What you should do »
Reproduce word for word the passage of the needle-storage thread starting at "## Lori Putz" and ending at "(Oct 26, 2011)".

Selection »
+ + + + +

I'm new to circular needles but I put them on a hanger. I warm them under warm water them i hang them on a hanger with clothes pins.Let them hang.thats as straight as I can get them. I hoppe this helps someone.


----------



## Lori Putz (Jul 13, 2011)

I have also seen a simple wall hanging (not unlike a quilted style) with strips of wide hem tape in rows. Mark each one with size with a laundry marker and run the needle thru each "row".


----------



## chickkie (Oct 26, 2011)

Someone mentioned fighting with the curly cables. You never have to fight with them if you just put them in a frying pan filled with water and let the water heat up till the cables relax.

it works like a charm.

I store my circulars in an empty CD zippered case - small, portable and easy to handle.


----------



## wyldeflowyr (Sep 24, 2011)

I keep mine in one of those round cookie tins you can find this time of year - it's big enough around so that the needles won't curl up tight.


----------



## raqeth (Dec 23, 2011)

I use this big binder that has a zipper like for school and put plastic page savers in them and put one set in each page saver, works cool because I just flip through the pages and it is on my bookshelf... Just an idea....


----------



## raqeth (Dec 23, 2011)

Oh and Merry Christmas every one!!!


----------



## Lurker 2 (Sep 2, 2011)

sounds a good Idea, for a wall hung, solution. I have wall space, and little drawer space- this could be quite decorative!
oh, and we are up to Happy Boxing day to every one! having a major battle with my camera system, hope to be able to post a photo or two eventually!


----------



## AmyClaire (Jun 3, 2011)

I spent a weekend trying to make circ organizers out of craft foam ... I sewed it, I slit it, I punched it.

Photos here:

http://www.ravelry.com/projects/AmyClaire/concept-for-a-circular-needle-organizer

*Two days later* a g/f gifted me with a professionally made canvas hanging organizer -- but it starts at 1 and does not handle metric or half sizes. This is a huge problem for me because I have a lot of sock sized needles -- zeroes, one-and-a-halfs -- and then there's the whole 4.0 vs 4.25 size-6 issue when you need a long circ for a body and a MATCHING short circ for a sleeve. I might get out the sewing machine and subdivide some of the sections, turn it over, and write new sizes on the reverse.


----------



## imtired2ru (Nov 9, 2011)

No new idea about storage but when you want to use your circular needles use a hairdryer on the circular part of the needles to straighten them out


----------



## Ingried (Sep 23, 2011)

Take a Card Board shipping tube and punch holes into it from side to side and thread the Needles through it.
You can also use plumbing Pipe and do the same.

+ + + + +

Lines that reference images:

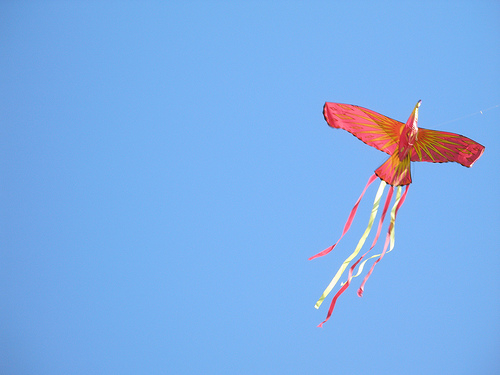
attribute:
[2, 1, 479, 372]
sky — blue, clear, crystal clear, cloudless, sunny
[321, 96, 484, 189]
kite — yellow, red, bird, firey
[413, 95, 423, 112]
end — yellow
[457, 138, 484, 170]
wing — bent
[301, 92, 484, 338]
kite — bird, large, red, yellow, bird shaped, pink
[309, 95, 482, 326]
kite — bird, sheer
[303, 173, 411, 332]
ribbons — yellow, red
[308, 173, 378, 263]
string — red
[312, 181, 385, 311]
string — yellow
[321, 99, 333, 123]
tip — black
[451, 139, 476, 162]
design — red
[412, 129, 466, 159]
design — pink, orange, yellow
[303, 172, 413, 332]
streamers — pink, white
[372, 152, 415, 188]
tail — pink, yellow, orange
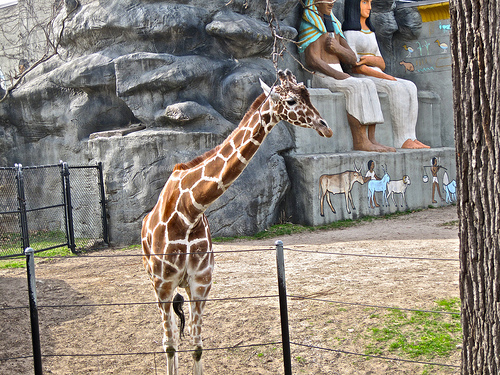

+ + + + +

Solved exercise »
## Lori Putz (Jul 13, 2011)

I have also seen a simple wall hanging (not unlike a quilted style) with strips of wide hem tape in rows. Mark each one with size with a laundry marker and run the needle thru each "row".


----------



## chickkie (Oct 26, 2011)